Consigne:
Recopiez sans aucune modification le passage du texte sur la compensation et le règlement-livraison qui va de « La mise en place » à « nécessaires être créées. ».

La mise en place du groupe consultatif et de suivi et des groupes d'experts chargés des questions juridiques et fiscales doit être considérée comme une priorité.

1. La création du «groupe consultatif et de suivi sur la compensation et le règlement-livraison»

Parmi les mesures et politiques à mettre en oeuvre pour atteindre les objectifs fixés par la Commission, l'intégration des systèmes de compensation et de règlement-livraison existants est celui qui requiert la plus grande coordination des organismes de droit public et de droit privé. Pour supprimer les obstacles à l'intégration, ces organismes devront agir, et les synergies nécessaires être créées.

Données présentées:
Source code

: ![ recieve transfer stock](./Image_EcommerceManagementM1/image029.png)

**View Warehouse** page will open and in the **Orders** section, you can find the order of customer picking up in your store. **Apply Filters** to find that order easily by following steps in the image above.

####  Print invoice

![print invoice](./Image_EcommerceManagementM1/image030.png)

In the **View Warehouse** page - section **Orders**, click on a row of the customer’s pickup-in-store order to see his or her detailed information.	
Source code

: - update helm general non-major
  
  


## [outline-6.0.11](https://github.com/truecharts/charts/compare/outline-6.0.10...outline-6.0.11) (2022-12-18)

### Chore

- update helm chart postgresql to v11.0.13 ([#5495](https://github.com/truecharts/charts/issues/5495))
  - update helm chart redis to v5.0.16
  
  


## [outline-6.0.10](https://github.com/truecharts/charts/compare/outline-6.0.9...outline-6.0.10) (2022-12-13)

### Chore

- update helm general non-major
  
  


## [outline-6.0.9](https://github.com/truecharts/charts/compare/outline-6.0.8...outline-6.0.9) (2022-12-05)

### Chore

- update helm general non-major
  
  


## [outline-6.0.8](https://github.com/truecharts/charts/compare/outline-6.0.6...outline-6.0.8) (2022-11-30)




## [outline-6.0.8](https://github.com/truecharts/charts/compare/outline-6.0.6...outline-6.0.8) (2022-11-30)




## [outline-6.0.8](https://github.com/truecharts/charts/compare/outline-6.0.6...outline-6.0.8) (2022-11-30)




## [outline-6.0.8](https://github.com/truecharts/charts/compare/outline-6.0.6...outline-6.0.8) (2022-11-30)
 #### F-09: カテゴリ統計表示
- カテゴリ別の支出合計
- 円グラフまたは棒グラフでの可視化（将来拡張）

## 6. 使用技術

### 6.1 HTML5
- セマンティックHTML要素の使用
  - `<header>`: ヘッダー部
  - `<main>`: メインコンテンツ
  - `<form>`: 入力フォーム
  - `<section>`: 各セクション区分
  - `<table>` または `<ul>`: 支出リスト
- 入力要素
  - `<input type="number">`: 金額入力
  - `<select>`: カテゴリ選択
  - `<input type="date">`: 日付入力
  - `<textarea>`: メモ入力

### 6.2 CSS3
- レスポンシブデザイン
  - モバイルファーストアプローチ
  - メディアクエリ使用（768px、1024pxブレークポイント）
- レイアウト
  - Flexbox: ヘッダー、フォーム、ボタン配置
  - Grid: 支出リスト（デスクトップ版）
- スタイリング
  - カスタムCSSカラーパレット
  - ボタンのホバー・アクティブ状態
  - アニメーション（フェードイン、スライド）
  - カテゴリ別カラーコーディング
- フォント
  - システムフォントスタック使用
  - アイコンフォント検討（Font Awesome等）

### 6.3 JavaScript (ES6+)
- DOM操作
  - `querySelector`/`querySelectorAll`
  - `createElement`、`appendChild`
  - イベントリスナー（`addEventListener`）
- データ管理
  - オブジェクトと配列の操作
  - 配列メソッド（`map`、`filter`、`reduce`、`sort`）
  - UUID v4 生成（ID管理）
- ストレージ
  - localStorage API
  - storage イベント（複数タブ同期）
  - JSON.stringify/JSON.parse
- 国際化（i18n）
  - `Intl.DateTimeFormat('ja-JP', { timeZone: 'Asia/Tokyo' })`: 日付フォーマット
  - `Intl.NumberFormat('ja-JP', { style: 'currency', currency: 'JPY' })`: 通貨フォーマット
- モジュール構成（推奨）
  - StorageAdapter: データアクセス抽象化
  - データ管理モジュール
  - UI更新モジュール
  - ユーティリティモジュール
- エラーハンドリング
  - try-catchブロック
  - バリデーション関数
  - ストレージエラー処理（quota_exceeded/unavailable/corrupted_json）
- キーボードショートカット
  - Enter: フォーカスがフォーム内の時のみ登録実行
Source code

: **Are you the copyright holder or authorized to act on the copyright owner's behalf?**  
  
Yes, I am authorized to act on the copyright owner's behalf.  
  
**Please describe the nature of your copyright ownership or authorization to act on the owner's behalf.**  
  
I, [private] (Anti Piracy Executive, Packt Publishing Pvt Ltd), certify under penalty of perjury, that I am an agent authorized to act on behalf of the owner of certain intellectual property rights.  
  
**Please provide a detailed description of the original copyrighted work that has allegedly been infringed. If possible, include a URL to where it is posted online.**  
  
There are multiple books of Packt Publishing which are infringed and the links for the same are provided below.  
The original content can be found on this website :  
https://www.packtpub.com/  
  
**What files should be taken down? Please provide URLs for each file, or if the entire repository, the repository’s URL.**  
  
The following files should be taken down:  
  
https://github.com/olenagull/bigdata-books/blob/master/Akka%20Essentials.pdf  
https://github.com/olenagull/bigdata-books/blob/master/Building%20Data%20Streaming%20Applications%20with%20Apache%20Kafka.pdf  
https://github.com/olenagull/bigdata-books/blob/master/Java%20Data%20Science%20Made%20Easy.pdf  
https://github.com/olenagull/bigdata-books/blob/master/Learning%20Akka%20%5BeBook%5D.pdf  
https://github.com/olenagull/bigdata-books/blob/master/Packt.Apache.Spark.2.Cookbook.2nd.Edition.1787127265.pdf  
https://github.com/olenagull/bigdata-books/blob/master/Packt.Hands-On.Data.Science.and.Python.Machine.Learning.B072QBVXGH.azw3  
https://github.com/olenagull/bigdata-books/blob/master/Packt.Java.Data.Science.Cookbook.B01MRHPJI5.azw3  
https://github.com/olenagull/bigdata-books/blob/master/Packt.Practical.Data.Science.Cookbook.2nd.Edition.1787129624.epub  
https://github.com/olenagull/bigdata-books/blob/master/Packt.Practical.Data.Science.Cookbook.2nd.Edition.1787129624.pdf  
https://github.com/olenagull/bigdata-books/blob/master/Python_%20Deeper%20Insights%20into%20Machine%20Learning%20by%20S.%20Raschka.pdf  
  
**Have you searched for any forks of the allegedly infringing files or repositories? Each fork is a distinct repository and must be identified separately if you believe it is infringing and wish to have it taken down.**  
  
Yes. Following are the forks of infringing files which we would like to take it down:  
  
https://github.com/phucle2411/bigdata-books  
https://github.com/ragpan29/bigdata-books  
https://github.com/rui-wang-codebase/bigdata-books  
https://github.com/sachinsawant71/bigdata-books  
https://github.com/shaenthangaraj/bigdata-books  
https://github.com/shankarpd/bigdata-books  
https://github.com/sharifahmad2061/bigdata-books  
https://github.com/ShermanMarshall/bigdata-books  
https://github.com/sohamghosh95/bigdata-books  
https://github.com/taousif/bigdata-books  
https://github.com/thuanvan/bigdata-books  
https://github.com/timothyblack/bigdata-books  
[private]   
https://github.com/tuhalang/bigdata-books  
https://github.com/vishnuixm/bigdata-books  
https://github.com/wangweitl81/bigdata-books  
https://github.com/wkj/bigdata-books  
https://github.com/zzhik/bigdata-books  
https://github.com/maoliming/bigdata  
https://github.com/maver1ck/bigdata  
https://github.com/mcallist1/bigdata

Réponse attendue:
La mise en place du groupe consultatif et de suivi et des groupes d'experts chargés des questions juridiques et fiscales doit être considérée comme une priorité.

1. La création du «groupe consultatif et de suivi sur la compensation et le règlement-livraison»

Parmi les mesures et politiques à mettre en oeuvre pour atteindre les objectifs fixés par la Commission, l'intégration des systèmes de compensation et de règlement-livraison existants est celui qui requiert la plus grande coordination des organismes de droit public et de droit privé. Pour supprimer les obstacles à l'intégration, ces organismes devront agir, et les synergies nécessaires être créées.